Against the backdrop of soaring new energy vehicle sales, lithium supply is expected to remain tight until the second half of 2022, according to a recent research note by CITIC Securities.
Lithium supply growth this year and next year will mainly be from South American salt lake lithium extraction capacity, including ALB, SQM, and Ganfeng Lithium’s expansion project, but the above capacity won’t form effective supply until the second half of 2022, the note said.
The lithium market is still in a tight supply situation in the second half of the year, and lithium prices are expected to rise in addition to a significant increment in demand, and factors such as the tight supply of spot resources and scarcity of supply on the raw material side will also lead to abnormal price fluctuations, said Qu Yinfei, a lithium analyst with Mysteel Group’s new energy division, as quoted by the Securities Daily on Thursday.
Qu expects new energy vehicle sales to grow exponentially in 2021, making lithium prices continue to rise. And currently, only salt lakes still have some inventory, with ore smelters inventory hovering at low levels.
According to the CCA data, China’s new energy vehicle production and sales have exceeded 1.2 million units in January-June this year.
Cui Dongshu, secretary-general of the China Association of Passenger Transport, said that the rapid expansion of demand for new energy vehicles, to a certain extent exacerbated the impact of the “battery shortage”, resulting in a collective wave of price increases in upstream raw materials resources.

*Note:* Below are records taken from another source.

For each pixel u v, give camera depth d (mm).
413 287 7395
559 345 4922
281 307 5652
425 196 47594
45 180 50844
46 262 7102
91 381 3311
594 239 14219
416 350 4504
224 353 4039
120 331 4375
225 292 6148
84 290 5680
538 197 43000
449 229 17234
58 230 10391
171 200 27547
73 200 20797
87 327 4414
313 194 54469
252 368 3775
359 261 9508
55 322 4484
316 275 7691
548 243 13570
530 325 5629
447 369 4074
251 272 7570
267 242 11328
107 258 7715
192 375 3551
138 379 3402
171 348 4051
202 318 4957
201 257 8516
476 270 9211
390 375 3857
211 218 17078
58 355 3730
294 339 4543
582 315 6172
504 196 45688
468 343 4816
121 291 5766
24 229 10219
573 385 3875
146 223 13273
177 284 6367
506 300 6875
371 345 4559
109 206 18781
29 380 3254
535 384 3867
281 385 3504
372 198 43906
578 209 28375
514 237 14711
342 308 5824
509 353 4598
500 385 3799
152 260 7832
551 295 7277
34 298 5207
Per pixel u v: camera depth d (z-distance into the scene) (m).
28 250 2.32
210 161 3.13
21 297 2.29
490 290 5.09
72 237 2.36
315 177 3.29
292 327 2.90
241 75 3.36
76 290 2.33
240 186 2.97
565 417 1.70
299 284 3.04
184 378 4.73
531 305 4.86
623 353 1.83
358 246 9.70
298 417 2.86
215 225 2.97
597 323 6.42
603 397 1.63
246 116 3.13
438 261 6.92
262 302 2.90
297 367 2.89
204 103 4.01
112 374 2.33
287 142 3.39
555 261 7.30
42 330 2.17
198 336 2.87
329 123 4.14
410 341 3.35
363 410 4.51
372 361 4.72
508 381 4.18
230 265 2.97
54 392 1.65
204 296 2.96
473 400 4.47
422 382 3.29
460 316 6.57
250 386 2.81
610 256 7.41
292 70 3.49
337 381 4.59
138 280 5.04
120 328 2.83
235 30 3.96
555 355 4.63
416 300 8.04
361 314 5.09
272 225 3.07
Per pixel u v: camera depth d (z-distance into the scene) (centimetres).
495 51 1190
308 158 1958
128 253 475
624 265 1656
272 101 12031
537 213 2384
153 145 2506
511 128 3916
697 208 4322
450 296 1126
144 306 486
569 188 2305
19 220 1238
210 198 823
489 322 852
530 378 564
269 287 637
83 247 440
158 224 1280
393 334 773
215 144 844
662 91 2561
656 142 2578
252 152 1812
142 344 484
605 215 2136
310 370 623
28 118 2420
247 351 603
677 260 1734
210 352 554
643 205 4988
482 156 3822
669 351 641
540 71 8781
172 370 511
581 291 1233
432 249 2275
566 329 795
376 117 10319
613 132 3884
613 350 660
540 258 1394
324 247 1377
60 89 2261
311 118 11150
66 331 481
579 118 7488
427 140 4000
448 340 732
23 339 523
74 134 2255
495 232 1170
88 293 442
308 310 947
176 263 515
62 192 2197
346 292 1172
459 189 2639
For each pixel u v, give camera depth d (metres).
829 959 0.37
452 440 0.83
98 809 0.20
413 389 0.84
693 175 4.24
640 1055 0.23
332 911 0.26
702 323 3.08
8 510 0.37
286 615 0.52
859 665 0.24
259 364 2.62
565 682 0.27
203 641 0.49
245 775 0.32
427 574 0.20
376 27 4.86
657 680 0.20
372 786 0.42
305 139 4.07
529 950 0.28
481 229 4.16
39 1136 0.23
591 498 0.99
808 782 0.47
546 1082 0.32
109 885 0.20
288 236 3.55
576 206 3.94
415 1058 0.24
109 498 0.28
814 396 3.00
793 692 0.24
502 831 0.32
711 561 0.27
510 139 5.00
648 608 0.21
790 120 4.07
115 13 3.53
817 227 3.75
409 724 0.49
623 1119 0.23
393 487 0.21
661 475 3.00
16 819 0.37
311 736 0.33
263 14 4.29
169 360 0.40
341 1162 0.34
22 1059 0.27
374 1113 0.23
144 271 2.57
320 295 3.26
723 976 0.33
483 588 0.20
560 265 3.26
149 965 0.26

Lithium carbonate prices are expected to reach RMB 180,000 ($27,733) per ton in the second half of the year, the same as the previous record high, according to a recent research report released by Guotai Junan Securities.
The current price of battery-grade lithium carbonate rose to around RMB 90,000 per ton, the first increase after three months of lithium carbonate silence, marking the second round of lithium price increases, the report said.
The report said that tight supply and demand in the lithium industry will intensify and may enter a “hard shortage” in the second half of the year.